● EXCERPT:
Aside from seeing my first “big” fire (by my rookie standards) on this assignment, I also got my first taste of fighting fire in the wildland/urban interface. I saw the foundations of homes that were standing only a few hours prior and got thanked by strangers for the first time. I met a couple who had lost their home on a fire we were fighting, listening as they relived it over a hotel continental breakfast. I carried a bladder bag and watched retardant and water drops for the first time, my mouth agape. The crew only gave me a little shit for my naive fascination with this very common aspect of fire, but for the first few days I couldn’t get my eyes out of the sky when helicopters and air tankers buzzed overhead. When I did manage to take my eyes off the dropping water and low flying aircraft, I was often mesmerized by torching trees. And all along, they understood. They let me be naive. “Just don’t let us catch you doing this shit next year,” one of them told me as I was stopped in my tracks by the immensity and chaos of what the world is capable of, and what we’re capable of in return.

I spent close to three weeks with this crew, from mid-August until early September. I was assigned as part of a 10-man handcrew resource order (yes, humans are called “resources”) from the Northern Idaho zone, joining nine others from across the northern Idaho Panhandle to turn a 10-man veteran crew in Spokane into a 20-man throw-together crew. Four of the men from Idaho had also been in the military, making a crew that was almost 75 percent veterans. We were assigned to initial attack duties, basically standing by until something “popped.” It inevitably did — on a red flag day, where the combination of low humidity, high winds and high temperatures were such that the flicked ash of a cigarette or a spark from a mountain bike pedal colliding with a rock could consume dozens of acres of forest in minutes.

We had three fires start in a matter of minutes on a Sunday afternoon, the air suffocatingly dry and gusty. Smoke emerged from the foothills both north and south of Spokane as a haze settled on the Spokane valley. The smoke plume over the foothills to the north of Spokane went from a singular pillar to a massive plume in minutes, as we watched from the station’s parking lot waiting for the call to come through from dispatch. When it did, we hopped in and drove towards the thing everyone else was driving away from, listening to evacuation orders and radio traffic for water and retardant drops along the way. This would be my first active fire, and along with my excitement was a tinge of fear. One of the guys turned around and asked if I was doing okay. When I said yes, he responded that I had nothing to worry about, that they had my back.

It was this comment that got me thinking about how similar wildland must be to the military — veteran wildland fire crews are popping up all over the country, after all. To me, it seems like a natural progression — warzones to fire lines, uniforms to Nomex, military food to MREs, the ever-enduring camaraderie, the structure and the need to be situationally aware at all times. It’s a means, apparently, of thriving in a place void of both rain and war, of existing after an existence of combat. After all, many of these guys were in the military for years, through a deployment or two or three, and then left to make a go of the world, some only knowing childhood, high school and war. I interviewed a couple of them for a story I plan to do about veterans in wildland fire, and almost all of the interviewees pointed to the inherent chaos of fire as a reason they were drawn to it, albeit a more controlled chaos than combat.

● DATA LISTING:
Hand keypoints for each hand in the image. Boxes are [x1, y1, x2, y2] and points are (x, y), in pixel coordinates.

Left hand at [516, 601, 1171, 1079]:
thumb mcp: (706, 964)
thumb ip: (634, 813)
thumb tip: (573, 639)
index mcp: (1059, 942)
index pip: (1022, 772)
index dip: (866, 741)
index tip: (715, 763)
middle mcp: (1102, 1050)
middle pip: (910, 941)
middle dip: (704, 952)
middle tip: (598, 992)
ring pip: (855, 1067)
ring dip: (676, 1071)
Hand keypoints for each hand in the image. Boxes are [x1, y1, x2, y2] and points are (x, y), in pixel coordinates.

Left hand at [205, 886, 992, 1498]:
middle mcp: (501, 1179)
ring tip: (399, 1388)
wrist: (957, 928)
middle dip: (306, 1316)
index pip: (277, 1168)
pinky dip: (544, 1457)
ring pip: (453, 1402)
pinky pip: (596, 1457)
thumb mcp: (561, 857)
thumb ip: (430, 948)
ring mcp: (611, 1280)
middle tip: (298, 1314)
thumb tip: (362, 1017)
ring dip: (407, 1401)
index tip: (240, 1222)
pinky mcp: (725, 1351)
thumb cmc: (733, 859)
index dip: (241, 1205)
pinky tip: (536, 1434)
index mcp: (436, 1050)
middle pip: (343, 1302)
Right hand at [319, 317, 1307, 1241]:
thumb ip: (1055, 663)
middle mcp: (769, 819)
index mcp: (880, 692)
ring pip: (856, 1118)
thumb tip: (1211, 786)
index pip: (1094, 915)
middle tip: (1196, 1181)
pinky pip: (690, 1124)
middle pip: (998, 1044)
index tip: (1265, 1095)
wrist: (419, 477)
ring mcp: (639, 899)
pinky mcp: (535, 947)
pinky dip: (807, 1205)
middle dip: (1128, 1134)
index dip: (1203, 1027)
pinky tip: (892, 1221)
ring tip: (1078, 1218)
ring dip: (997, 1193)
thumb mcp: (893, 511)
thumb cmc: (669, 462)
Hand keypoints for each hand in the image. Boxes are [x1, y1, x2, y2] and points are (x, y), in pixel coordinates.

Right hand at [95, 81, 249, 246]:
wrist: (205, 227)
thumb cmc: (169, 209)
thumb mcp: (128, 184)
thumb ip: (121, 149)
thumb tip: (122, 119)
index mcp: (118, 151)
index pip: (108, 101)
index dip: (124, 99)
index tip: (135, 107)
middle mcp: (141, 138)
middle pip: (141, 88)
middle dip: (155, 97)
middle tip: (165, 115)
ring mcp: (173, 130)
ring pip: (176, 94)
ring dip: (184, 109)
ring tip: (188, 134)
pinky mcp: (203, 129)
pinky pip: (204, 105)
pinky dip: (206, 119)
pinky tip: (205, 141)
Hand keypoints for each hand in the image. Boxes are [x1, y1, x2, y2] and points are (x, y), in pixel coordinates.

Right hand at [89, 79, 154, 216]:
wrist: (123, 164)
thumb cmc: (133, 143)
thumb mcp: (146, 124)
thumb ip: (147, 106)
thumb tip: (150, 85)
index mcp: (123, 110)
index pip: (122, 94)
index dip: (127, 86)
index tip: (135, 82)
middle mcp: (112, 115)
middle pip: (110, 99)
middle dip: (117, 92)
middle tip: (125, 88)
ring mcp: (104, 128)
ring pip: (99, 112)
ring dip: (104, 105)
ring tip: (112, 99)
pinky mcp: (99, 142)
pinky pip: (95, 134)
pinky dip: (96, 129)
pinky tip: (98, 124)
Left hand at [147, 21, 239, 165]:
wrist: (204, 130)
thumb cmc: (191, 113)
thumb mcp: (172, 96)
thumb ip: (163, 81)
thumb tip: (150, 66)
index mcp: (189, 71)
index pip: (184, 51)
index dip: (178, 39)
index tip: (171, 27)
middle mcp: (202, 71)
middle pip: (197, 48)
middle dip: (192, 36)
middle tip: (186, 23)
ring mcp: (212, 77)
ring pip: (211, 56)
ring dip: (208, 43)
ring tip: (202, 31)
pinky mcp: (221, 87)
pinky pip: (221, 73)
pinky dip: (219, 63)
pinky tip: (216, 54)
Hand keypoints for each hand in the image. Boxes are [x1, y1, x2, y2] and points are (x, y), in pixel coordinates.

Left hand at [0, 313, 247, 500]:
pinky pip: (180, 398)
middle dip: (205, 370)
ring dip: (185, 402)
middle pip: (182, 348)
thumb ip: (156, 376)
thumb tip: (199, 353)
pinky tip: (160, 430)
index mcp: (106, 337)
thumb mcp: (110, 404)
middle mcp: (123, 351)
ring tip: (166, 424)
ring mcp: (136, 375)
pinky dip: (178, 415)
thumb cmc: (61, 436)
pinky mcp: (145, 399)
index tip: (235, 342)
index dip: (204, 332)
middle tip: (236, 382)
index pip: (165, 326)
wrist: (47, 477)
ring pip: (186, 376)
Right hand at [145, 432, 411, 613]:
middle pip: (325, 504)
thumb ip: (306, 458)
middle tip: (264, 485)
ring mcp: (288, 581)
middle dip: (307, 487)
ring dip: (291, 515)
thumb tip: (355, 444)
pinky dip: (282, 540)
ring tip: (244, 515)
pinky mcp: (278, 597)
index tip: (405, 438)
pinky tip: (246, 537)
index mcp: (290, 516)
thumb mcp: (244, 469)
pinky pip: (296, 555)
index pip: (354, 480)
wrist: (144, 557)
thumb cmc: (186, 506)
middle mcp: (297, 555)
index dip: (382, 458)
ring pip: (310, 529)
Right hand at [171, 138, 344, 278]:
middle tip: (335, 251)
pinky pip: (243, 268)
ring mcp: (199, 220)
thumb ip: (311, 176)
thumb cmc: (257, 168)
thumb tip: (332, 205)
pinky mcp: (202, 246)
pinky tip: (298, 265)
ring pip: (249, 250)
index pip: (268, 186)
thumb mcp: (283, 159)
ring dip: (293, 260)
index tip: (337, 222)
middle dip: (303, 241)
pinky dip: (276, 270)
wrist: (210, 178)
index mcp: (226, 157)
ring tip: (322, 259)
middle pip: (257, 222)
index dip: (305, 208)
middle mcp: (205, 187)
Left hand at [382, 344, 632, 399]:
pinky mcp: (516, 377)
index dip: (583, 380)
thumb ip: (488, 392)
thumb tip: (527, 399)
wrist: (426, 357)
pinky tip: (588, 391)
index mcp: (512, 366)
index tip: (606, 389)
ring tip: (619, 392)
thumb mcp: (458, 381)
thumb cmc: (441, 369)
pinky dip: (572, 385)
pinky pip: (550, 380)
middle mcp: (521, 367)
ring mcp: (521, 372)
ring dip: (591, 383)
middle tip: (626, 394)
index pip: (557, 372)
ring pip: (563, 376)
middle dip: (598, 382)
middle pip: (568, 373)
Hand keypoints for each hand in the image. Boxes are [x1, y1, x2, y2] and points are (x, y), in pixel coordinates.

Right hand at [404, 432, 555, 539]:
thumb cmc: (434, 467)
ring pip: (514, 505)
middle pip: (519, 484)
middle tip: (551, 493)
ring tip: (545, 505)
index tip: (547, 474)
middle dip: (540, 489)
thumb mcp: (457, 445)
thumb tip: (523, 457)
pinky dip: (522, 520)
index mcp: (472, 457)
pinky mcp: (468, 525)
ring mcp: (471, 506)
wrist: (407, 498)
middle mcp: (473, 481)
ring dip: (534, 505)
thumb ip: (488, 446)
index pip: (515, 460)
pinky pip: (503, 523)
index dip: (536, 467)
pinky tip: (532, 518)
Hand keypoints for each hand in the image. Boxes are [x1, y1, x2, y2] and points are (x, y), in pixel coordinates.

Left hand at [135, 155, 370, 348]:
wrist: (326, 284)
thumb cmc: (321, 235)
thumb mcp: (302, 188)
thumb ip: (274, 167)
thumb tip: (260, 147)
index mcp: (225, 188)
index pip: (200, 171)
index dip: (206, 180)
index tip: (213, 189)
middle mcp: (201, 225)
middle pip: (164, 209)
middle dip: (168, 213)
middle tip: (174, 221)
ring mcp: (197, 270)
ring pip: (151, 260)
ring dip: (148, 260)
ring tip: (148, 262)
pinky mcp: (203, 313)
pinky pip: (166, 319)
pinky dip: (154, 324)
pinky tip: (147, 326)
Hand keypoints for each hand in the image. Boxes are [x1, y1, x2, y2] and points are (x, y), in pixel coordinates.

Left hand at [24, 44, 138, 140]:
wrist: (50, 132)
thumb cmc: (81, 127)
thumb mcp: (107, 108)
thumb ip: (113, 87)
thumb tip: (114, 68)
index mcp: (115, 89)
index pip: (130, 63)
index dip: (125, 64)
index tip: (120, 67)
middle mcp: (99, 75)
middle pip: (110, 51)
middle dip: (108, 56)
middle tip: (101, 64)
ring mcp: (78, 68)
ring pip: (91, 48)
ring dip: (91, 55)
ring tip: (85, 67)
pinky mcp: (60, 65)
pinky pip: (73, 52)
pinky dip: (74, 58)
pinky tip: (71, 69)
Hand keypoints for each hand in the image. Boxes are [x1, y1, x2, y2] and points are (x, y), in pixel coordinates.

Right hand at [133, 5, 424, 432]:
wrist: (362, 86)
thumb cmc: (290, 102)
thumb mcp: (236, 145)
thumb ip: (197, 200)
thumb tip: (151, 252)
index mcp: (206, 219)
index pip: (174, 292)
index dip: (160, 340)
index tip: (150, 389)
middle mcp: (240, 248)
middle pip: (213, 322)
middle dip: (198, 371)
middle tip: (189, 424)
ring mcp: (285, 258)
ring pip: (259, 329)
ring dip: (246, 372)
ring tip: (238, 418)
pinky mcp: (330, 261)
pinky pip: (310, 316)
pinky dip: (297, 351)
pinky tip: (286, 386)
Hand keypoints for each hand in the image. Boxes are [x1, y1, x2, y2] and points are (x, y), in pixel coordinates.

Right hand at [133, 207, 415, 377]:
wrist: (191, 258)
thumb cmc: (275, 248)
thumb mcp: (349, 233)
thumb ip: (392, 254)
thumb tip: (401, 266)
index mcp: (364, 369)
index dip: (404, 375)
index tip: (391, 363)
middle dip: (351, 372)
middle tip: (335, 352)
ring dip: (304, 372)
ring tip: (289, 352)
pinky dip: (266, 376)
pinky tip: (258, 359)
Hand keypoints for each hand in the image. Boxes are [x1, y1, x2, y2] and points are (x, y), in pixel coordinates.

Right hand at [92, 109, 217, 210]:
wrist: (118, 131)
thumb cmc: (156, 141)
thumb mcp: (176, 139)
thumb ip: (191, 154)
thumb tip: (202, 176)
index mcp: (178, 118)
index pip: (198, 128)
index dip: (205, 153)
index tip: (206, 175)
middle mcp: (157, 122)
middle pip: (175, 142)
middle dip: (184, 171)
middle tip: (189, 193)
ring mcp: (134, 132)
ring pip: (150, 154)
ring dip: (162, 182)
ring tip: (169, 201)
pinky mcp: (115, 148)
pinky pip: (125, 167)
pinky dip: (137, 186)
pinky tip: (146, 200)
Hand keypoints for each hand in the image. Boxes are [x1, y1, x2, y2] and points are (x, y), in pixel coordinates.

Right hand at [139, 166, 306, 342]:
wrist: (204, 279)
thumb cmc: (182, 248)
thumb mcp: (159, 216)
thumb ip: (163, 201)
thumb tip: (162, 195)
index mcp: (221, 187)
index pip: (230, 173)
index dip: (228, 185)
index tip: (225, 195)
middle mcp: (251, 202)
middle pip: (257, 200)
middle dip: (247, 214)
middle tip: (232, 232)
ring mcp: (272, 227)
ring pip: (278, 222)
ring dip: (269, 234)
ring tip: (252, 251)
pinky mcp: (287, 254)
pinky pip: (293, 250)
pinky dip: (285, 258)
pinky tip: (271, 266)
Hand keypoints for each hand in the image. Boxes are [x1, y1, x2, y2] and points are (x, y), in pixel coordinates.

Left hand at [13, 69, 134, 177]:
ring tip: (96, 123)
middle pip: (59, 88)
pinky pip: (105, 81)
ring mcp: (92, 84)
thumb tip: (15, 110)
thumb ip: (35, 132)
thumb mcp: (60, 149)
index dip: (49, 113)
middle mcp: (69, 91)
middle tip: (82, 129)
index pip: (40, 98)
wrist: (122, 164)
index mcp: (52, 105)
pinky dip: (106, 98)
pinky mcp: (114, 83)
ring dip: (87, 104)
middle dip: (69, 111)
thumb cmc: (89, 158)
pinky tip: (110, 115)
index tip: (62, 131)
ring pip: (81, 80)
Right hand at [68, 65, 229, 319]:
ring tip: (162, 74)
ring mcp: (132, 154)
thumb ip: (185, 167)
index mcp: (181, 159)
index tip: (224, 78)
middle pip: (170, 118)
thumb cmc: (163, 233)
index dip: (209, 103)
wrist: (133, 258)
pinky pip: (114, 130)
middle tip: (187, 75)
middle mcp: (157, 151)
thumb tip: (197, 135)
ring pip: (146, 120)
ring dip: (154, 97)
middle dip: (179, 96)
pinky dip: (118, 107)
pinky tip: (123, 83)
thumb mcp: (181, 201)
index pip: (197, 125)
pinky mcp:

● ACTIVITY LIST:
a) In the wildfire account, change the passage from "We had three" up to and including "had my back." by writing it out again with "Sunday" replaced by "Saturday".
b) According to the wildfire account, how long was the writer with the crew?

● ANSWERS PROVIDED:
a)
We had three fires start in a matter of minutes on a Saturday afternoon, the air suffocatingly dry and gusty. Smoke emerged from the foothills both north and south of Spokane as a haze settled on the Spokane valley. The smoke plume over the foothills to the north of Spokane went from a singular pillar to a massive plume in minutes, as we watched from the station’s parking lot waiting for the call to come through from dispatch. When it did, we hopped in and drove towards the thing everyone else was driving away from, listening to evacuation orders and radio traffic for water and retardant drops along the way. This would be my first active fire, and along with my excitement was a tinge of fear. One of the guys turned around and asked if I was doing okay. When I said yes, he responded that I had nothing to worry about, that they had my back.

b) Close to three weeks, from mid-August until early September.